About c_bridge

This crate provides some data structures and abstractions to create clean Rust <-> C FFI interfaces

The FFI Object

This is an in-depth overview over the FFI object and the semantics behind it:

• Concept
  • Typing
    • Predefined Types
      • Data Array
      • Object Array
      • Rust Object
  • Ownership
  • Optionality
  • The FFI Result Type
    • OK-Variant
    • Error-Variant

Concept

Each element is passed in an FFI object struct which looks like this and provides the following properties:

• Layout:

  typedef struct {
      uint64_t type;
      void(*dealloc)(ffi_object_t*);
      void* payload;
  } ffi_object_t;
  

• Typing: each FFI object provides information about the payload object's type
• Ownership: each FFI object provides information about whether the the ownership is tied to the FFI object or if the object is just a reference to a payload object owned by someone else
• Optionality: each FFI object may or may not contain a payload object

Typing

Each FFI object contains a uint64_t field with a type ID which specifies the type of the payload. The ID range is split into two segments:

• [0x0000000000000000, 0x8000000000000000): A range reserved for predefined types
• [0x8000000000000000, 0xffffffffffffffff]: A range reserved for implementation defined types

Predefined Types

• 0x0000000000000000: An opaque type. This type is special because it indicates that the FFI object deliberately carries no type information and that it's object must not be interpreted unless you know it's type
• 0x0000000000000001: A data array with this layout:

  typedef struct {
      uint8_t* data;
      size_t len;
  } data_array_t;
  

• 0x0000000000000002: An object array with this layout:

  typedef struct {
      ffi_object_t* objects;
      size_t len;
  } object_array_t;
  

• 0x0000000000000010: A Rust box containing an owned Rust object (Box<dyn Any + 'static>)

Data Array

The data array is a simple struct which contains a pointer to some data and a length field. The pointer must never be reallocated and must be deallocated by the FFI object's dealloc-function only.

Layout:

typedef struct {
    uint8_t* data;
    size_t len;
} data_array_t;

Object Array

The object array is a simple struct which contains a pointer to some some object structs and a length field. The pointer must never be reallocated and must be deallocated by the FFI object's dealloc-function only.

Layout:

typedef struct {
    ffi_object_t* objects;
    size_t len;
} object_array_t;

Rust Object

The Rust object is a pointer to a Box<dyn Any + 'static> which may typesafely contain an arbitrary Rust object.

Ownership

Since in the C world memory management happens manually, attention must be payed to questions like "Who owns the object" and "How do I release this object", which can be especially tedious if we need to cross FFI boundaries.
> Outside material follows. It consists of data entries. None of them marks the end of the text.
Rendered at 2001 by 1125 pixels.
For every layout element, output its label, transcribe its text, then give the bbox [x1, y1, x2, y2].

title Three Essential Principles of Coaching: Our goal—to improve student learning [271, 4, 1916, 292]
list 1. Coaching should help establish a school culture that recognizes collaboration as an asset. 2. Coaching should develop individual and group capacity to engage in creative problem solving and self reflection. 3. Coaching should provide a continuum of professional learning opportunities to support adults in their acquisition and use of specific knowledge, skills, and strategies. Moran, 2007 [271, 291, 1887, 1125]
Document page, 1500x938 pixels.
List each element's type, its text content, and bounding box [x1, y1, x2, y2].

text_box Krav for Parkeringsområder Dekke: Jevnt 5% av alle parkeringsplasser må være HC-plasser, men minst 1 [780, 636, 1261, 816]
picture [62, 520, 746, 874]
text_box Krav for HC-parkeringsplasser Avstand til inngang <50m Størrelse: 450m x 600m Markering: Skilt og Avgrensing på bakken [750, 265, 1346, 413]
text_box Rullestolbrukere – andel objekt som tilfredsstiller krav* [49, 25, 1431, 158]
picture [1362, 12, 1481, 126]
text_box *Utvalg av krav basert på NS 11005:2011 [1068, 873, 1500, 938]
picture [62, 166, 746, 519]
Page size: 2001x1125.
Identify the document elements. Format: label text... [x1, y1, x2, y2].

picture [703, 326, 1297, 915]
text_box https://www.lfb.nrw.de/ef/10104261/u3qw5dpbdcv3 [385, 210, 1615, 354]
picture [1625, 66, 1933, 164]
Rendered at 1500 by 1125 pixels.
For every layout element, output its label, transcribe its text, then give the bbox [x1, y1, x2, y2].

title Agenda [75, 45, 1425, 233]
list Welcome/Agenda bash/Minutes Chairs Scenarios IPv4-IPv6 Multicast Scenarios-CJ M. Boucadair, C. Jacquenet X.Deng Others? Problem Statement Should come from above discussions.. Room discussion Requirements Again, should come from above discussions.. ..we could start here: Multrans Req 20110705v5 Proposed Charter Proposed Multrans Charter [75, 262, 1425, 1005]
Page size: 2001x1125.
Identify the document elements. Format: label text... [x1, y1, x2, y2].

To reduce this problem, we add explicit ownership information to each FFI object using the dealloc field:

• If the dealloc field is non-null, this means that the FFI object is owned by itself and must be released by passing it to it's dealloc function
• If the dealloc field is null, the underlying object is managed by someone else

If the FFI object is owned, some care must be taken to avoid problems like double-free or use-after-free:

• Don't copy an owned FFI object
• If you need to copy an FFI object, ensure that the shorter living one is unowned
• If you move the payload object out of the FFI object, set the dealloc and object fields to null

Optionality

Each FFI object has an optional payload object. This is necessary to be able to move something out of the object (see Ownership for more information).

Optionality is represented in the most simple way possible:

• An existing payload object is represented as a non-null pointer to the object
• An empty FFI object is represented by a null pointer as payload object

The FFI Result Type

Together with the FFI object, we introduce another top-level type, the ffi_result_t:

typedef struct {
    ffi_object_t ok;
    ffi_object_t err;
} ffi_result_t;

This result type is similar to Rust's result and it's purpose is the same: The ability to return either a good result or some error information without error-pointer-arguments and other workarounds.

OK-Variant

To construct an ok-variant, set the ok-field to your result and set the err-field to an emtpy FFI object.

Note: if the err-field contains an empty FFI object, the FFI result must always be treated as ok - even if the ok-field contains an empty FFI object (this is to be able to mimic Rust's Result<(), E>).

Error-Variant

To construct an error-variant, set the err-field to a non-emtpy FFI object which contains your error and set the ok-field to an empty FFI object.